Photo by Alain Pham on Unsplash

Photo by Alain Pham on Unsplash

Incentives drive behavior and engineers are incentivized to write code. It’s one of the few jobs only they can do. Scarcity determines value — their time is most precious. It’s also the most obvious measure of productivity — the visible work product easily seen and appreciated.

For this reason, when you ask engineering to be involved in product discovery — the process of figuring out what to build, instead of just building it, you understandably get a raised eyebrow. After all, isn’t that the product manager’s job?

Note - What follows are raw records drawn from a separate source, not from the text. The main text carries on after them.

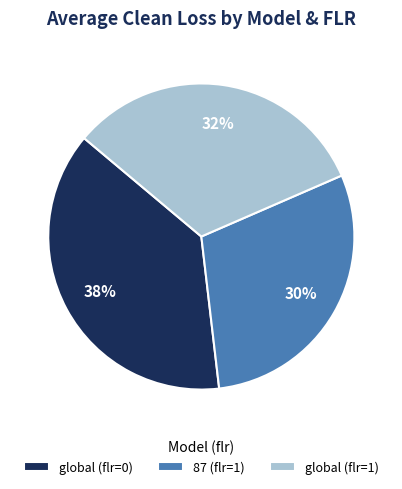

To the nearest percent, what is the difference between the 87 (flr=1) and global (flr=0) slice percentages?

8%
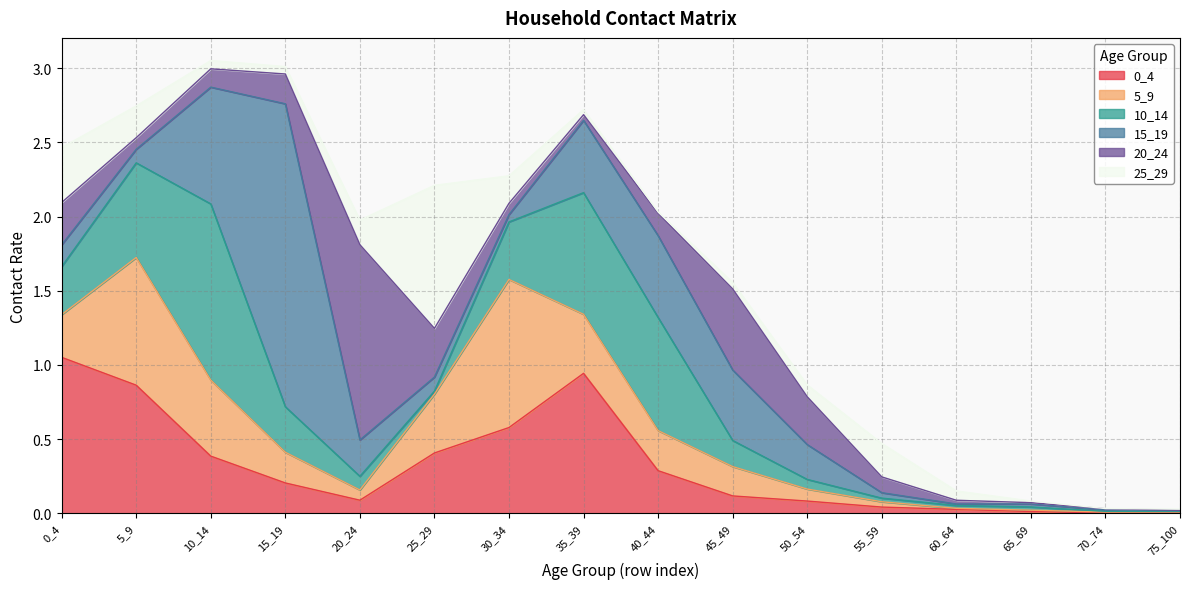

How many categories are shown in the chart?

16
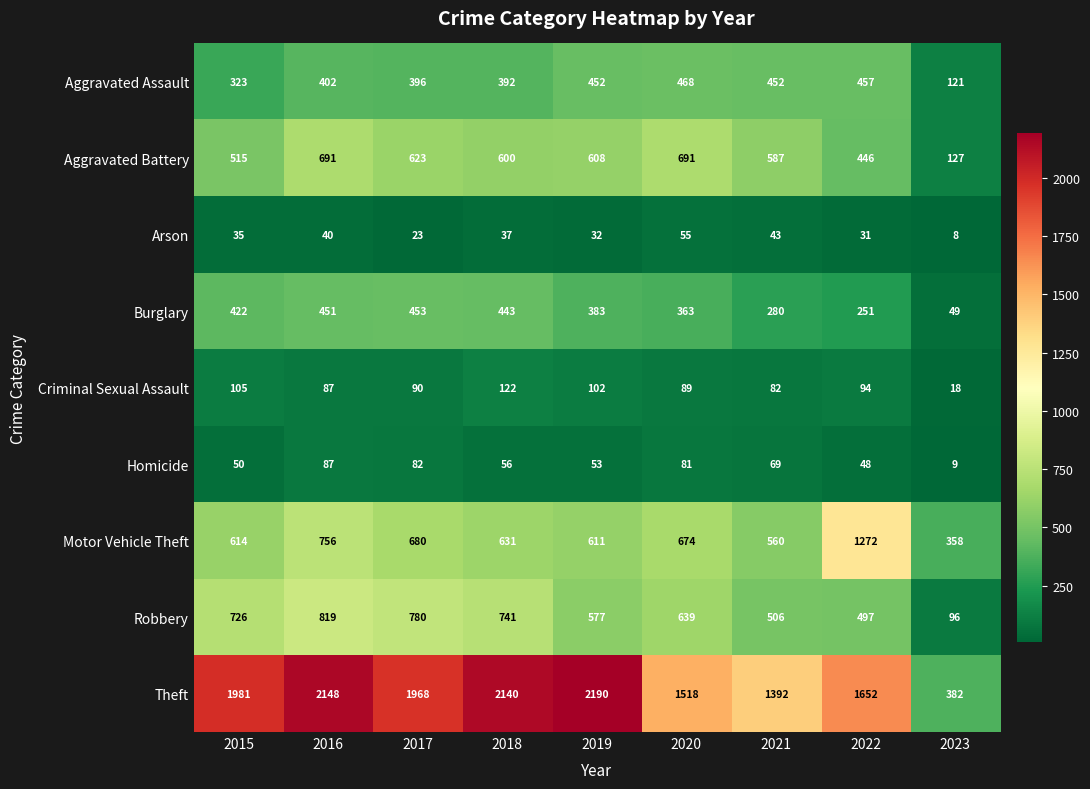

Rank the series by their maximum value, from highest to lowest.

Theft, Motor Vehicle Theft, Robbery, Aggravated Battery, Aggravated Assault, Burglary, Criminal Sexual Assault, Homicide, Arson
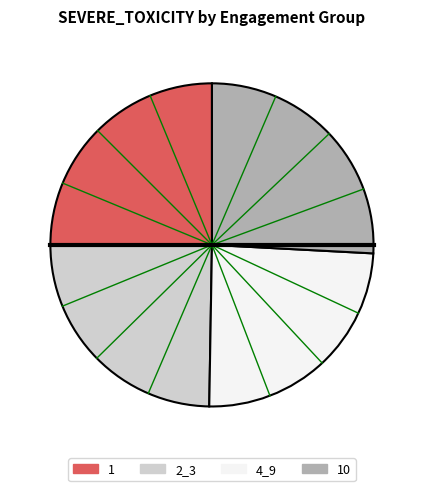

Count the number of slices in the pie.

4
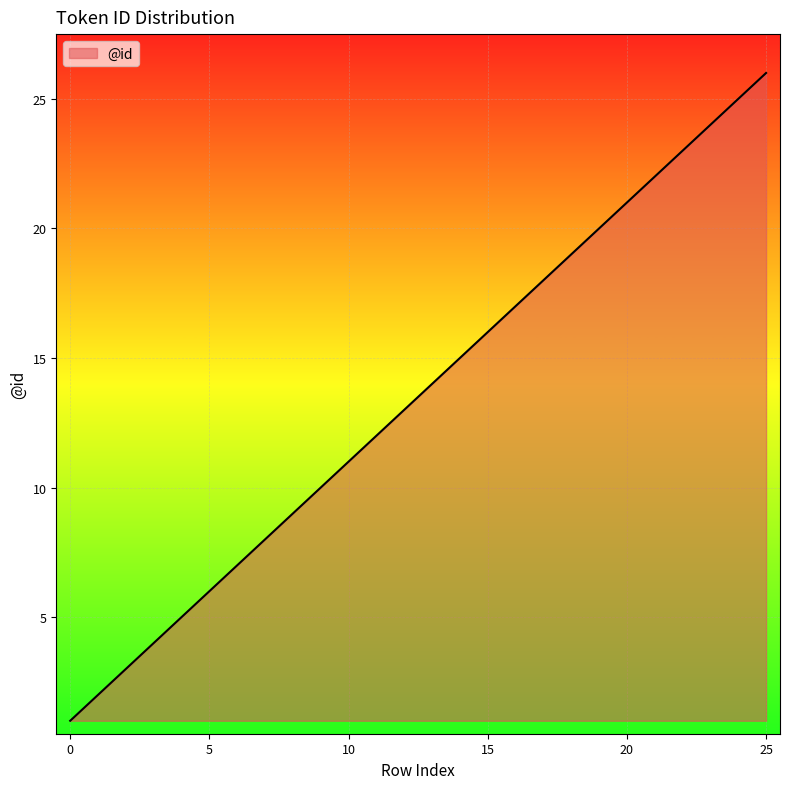

What is the difference between the second highest and minimum values?

24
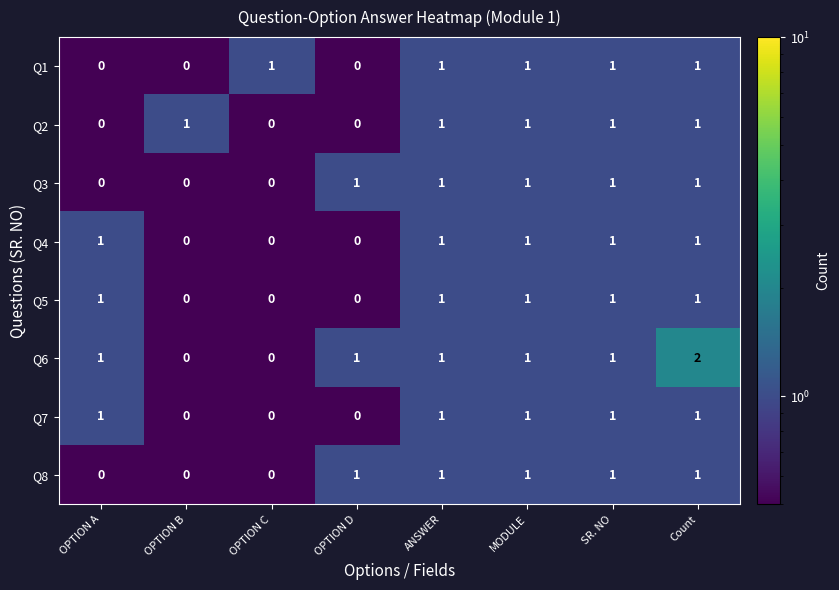

What is the total value across all series at OPTION D?

3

As we’ve seen before, team roles and our closely-held identities thwart our attempt at making something great. Discovery is a team effort — UX, PM, and Engineering, among others, need to shape the product direction.

More than anyone on the team, engineers know the product actually works, under the hood. Not only do they know what’s possible, but they also bring a rigorous mind to problems by nature of who they are, and the work they do every day. Engineers catch details others miss.

The unspoken objection is that engineers have better things to do — we all know that writing code the highest and best use of their time, right? Well, in practice, engineering’s involvement early can actually speed the overall flow through the system.

In discovery, technical questions always arise, and having a team member who can vet them in real-time, or quickly get a bead on the rough answer, facilitates course correction early, when you want it. It’s why we call early change learning and later change waste.

Without involvement, engineers are handed the answer key without any participation in the group discussion, lectures, quizzes, or homework. All the rich context of how and why is lost. You can’t replicate months of thoughtful work with cliff’s notes (eg requirements doc). How well could you learn and apply Calculus if your textbook only had the answer key?

This does not mean every engineer should abandon their IDE for a whiteboard or customer ride-a-long. Often a team lead or architect can serve in this advisory capacity. Some involvement from development is much better than none.

Of course, this approach isn’t a panacea — at some point, the proverbial requirements baton is still handed to a development team. The difference is that now, engineering isn’t facing a cold start. One of their own was involved in the messy process of choosing the solution. This gives them a sense of trust that what they are embarking on has been thoroughly considered. Nothing smoothes a transition like trust.

You might be wondering- isn’t this expensive? Don’t we really want engineers coding? Well, yes, assuming they are working on the right things! If we ship something no one wants, is that useful? Of course not — it’s the worst kind of waste. The waste that we keep paying for year after year. Better the factory stays idle than churn out junk no one wants or needs on a rigorous schedule.

If you want to improve your odds of building something people want, involve engineering earlier.